### 文本节选
----

使用readelf和objdump解析目标文件
使用readelf和objdump解析目标文件
[TOC]
使用readelf和objdump解析目标文件
引言
本文是对程序员的自我修养:链接、装载与库中第3章的实践总结(和结构相关的示意图都是用Gliffy Diagrams画的🤓),通过使用工具readelf、objdump对目标文件进行解析,学习目标文件的结构。
1. 目标文件
1.1 目标文件的定义
编译器编译源代码后生成的文件叫做目标文件。在Linux下,使用gcc -c xxxx.c编译生成.o文件。
1$ gcc -v simple.c
2$ ls
3simple.c simeple.o
1.2 编译过程回顾
目标文件的文件类型为ELF,在Linux下对应文件后缀为.o的文件,Window下对应文件后缀为.obj的文件。使用file命令可以查看到.o和.obj文件均为ELF类型。

----

### 原始数据
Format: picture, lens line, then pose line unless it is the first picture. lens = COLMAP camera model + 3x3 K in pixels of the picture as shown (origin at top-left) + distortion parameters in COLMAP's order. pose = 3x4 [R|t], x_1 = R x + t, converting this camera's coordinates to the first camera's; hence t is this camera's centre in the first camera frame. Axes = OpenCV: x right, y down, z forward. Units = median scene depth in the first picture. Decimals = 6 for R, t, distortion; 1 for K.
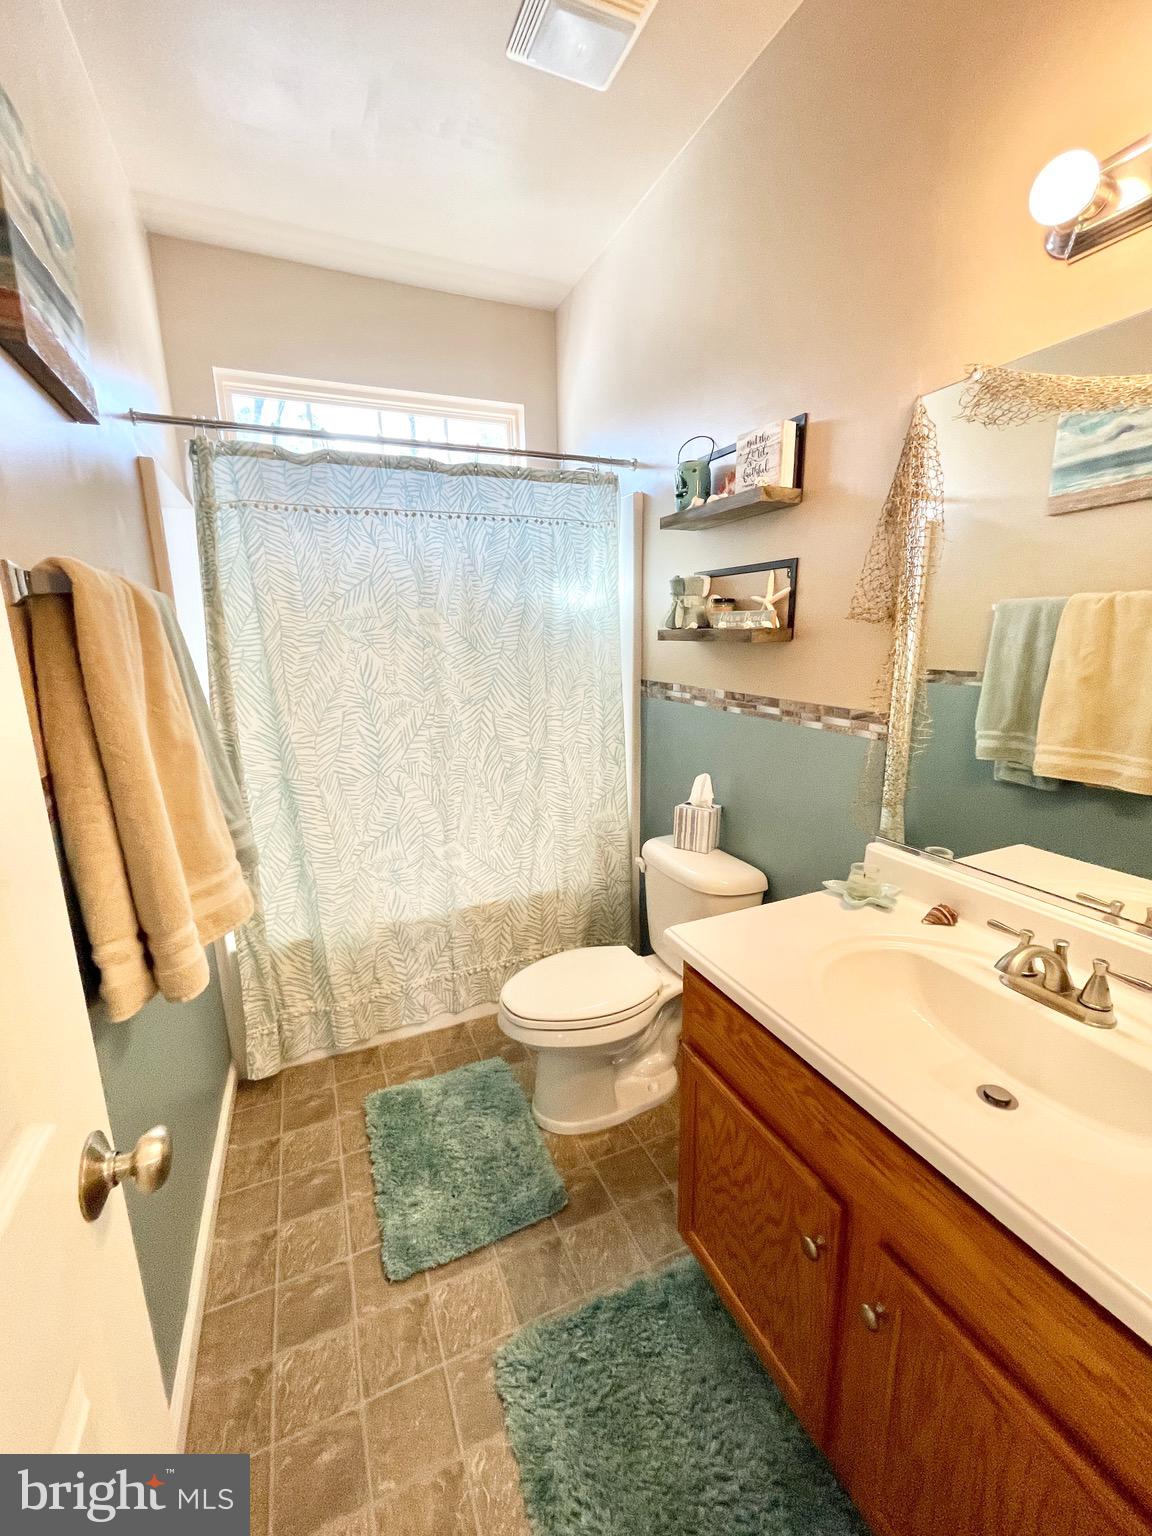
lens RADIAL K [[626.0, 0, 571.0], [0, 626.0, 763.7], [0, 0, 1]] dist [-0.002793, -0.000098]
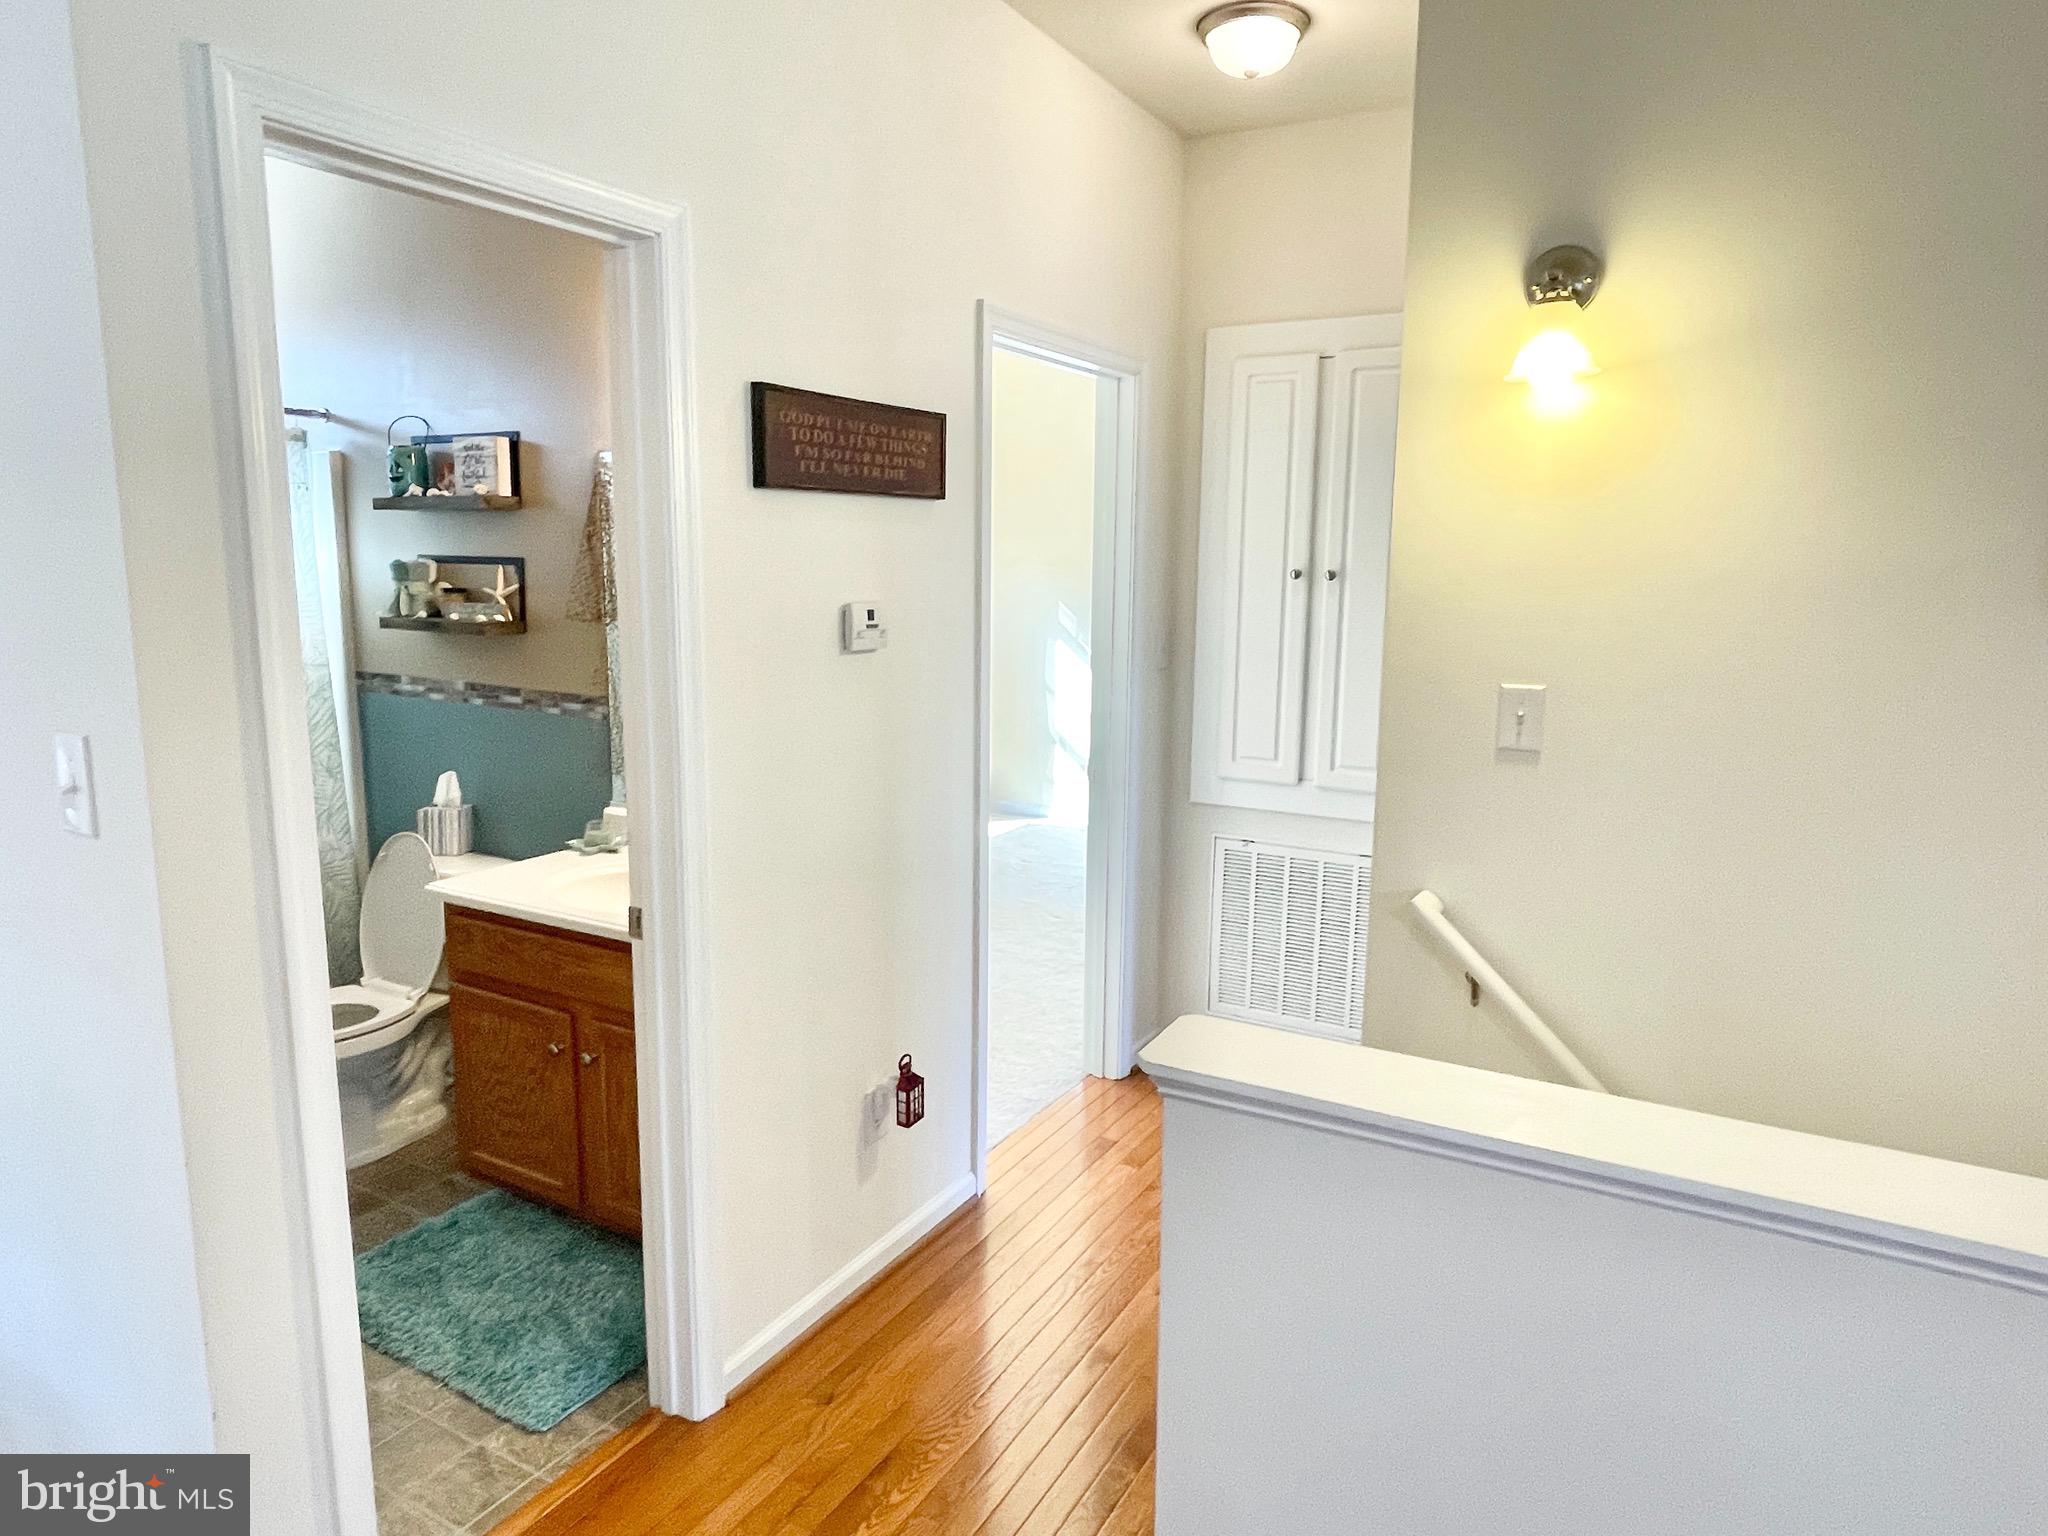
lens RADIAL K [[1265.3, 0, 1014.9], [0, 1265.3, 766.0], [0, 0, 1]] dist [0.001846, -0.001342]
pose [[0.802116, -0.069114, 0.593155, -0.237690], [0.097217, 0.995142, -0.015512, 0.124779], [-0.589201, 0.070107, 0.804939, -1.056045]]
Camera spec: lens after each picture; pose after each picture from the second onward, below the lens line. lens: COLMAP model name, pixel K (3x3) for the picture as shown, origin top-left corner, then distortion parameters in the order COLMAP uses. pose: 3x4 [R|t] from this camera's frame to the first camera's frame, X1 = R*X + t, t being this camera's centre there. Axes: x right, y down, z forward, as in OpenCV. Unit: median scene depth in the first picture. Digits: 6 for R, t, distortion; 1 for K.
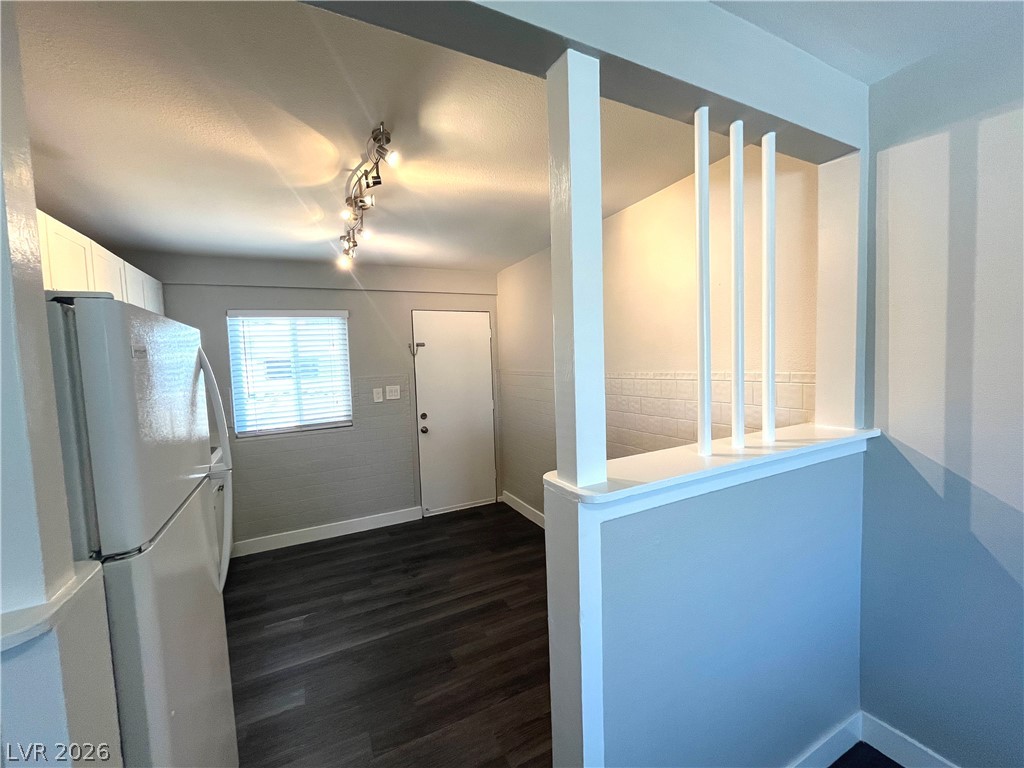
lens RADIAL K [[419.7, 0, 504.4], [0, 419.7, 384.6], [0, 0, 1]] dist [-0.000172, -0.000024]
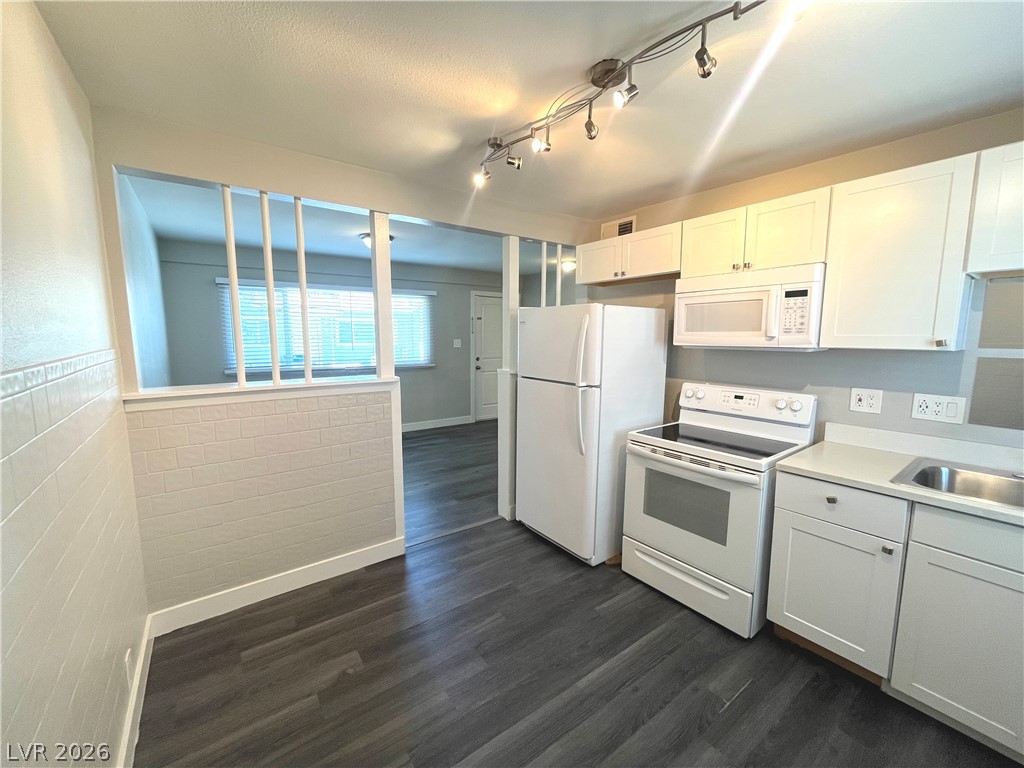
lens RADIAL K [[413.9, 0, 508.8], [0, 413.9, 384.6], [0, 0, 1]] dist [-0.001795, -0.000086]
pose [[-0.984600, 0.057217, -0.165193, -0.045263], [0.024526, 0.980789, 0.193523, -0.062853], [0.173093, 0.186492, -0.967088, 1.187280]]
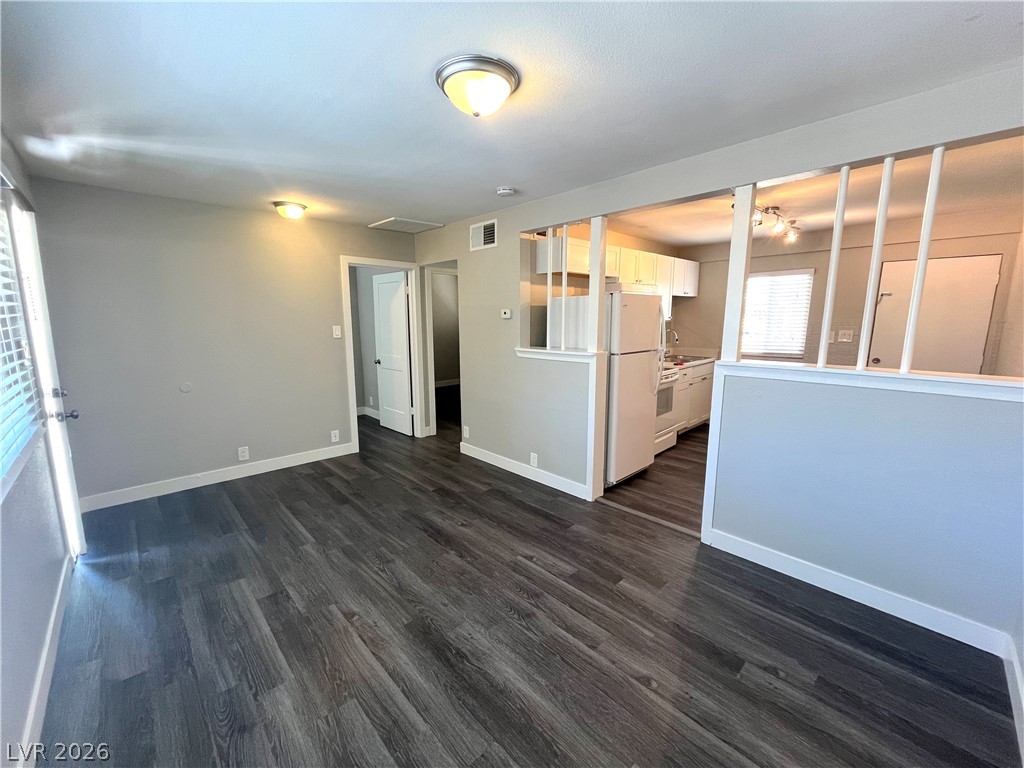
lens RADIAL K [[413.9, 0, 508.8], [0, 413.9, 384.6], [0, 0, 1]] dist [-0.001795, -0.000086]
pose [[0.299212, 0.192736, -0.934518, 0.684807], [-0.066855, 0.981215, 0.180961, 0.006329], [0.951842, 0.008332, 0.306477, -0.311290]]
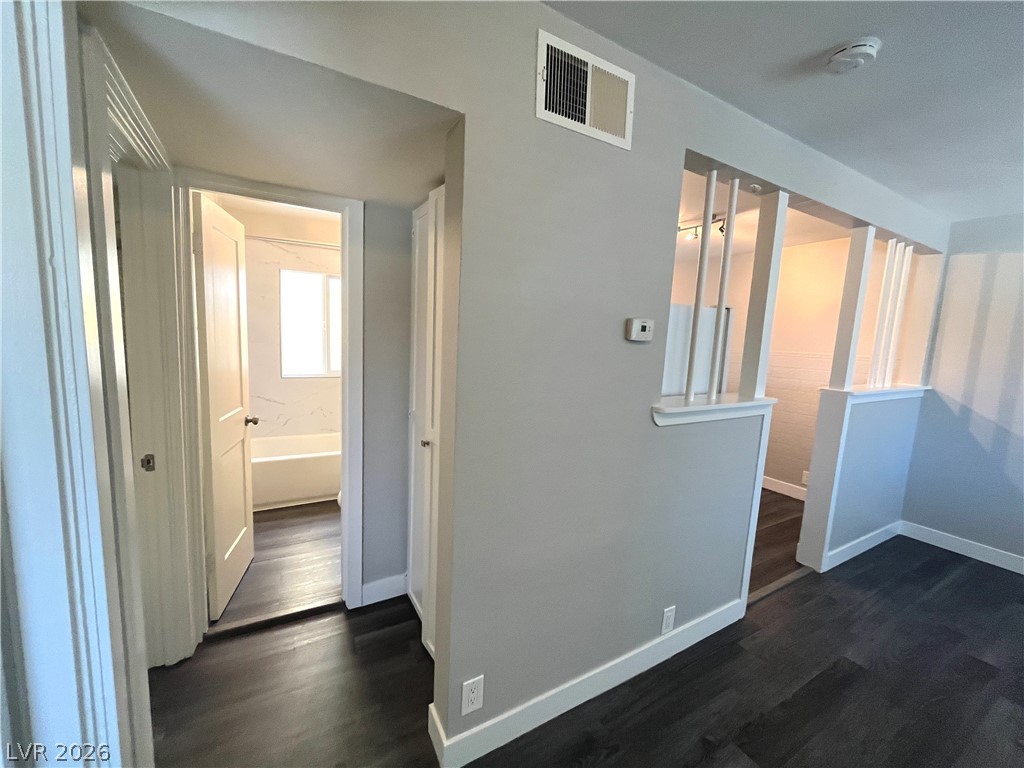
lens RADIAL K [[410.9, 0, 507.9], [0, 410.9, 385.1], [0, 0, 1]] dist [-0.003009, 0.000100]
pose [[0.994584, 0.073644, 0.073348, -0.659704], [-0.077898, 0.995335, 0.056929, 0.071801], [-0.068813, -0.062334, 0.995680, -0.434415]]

----

### 问题描述
请列出目标文件解析这篇文本节选中提到的全部Linux命令名，只写命令本身，不带参数。

### 练习答案
readelf、objdump、gcc、ls、file